(Information supplied)

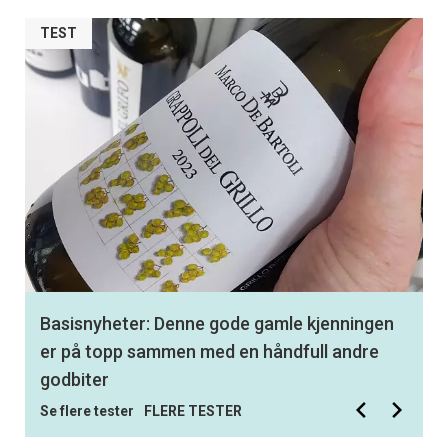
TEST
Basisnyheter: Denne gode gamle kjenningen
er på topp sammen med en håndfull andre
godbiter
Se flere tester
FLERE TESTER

(End Information supplied)
(Information supplied)

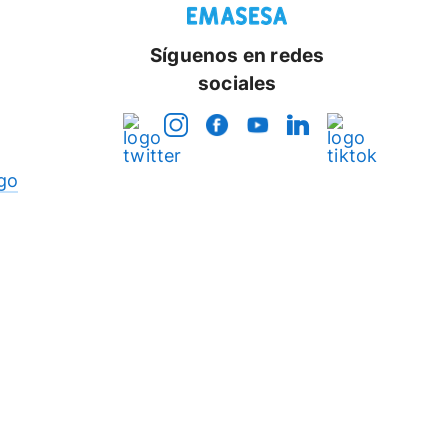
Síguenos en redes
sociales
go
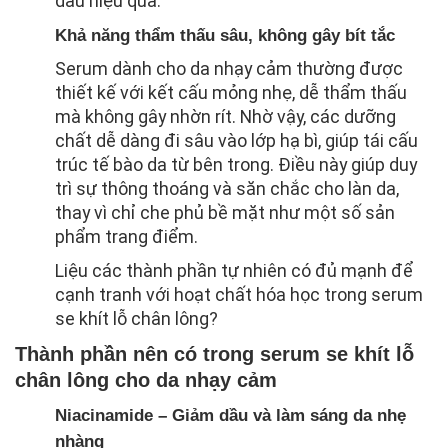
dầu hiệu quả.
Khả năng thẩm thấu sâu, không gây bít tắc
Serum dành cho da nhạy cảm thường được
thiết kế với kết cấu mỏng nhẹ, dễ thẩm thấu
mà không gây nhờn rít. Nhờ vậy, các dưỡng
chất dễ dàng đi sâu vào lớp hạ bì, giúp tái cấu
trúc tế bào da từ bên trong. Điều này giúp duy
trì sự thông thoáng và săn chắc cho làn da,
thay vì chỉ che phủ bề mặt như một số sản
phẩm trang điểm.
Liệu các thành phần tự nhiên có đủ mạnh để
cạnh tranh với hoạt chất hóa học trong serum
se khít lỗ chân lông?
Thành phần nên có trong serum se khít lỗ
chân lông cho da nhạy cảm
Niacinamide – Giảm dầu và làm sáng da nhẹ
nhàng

(End Information supplied)
(Information supplied)

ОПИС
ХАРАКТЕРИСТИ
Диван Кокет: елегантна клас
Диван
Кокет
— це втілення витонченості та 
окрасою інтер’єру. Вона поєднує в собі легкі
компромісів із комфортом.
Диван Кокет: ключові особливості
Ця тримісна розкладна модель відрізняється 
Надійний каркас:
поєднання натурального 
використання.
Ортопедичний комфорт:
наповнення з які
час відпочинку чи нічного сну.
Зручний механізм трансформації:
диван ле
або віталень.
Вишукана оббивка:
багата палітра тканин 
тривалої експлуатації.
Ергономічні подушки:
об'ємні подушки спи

(End Information supplied)

Which lines of the records above contain the word "lông"? Copy each of them.

Exercise solution
se khít lỗ chân lông?
chân lông cho da nhạy cảm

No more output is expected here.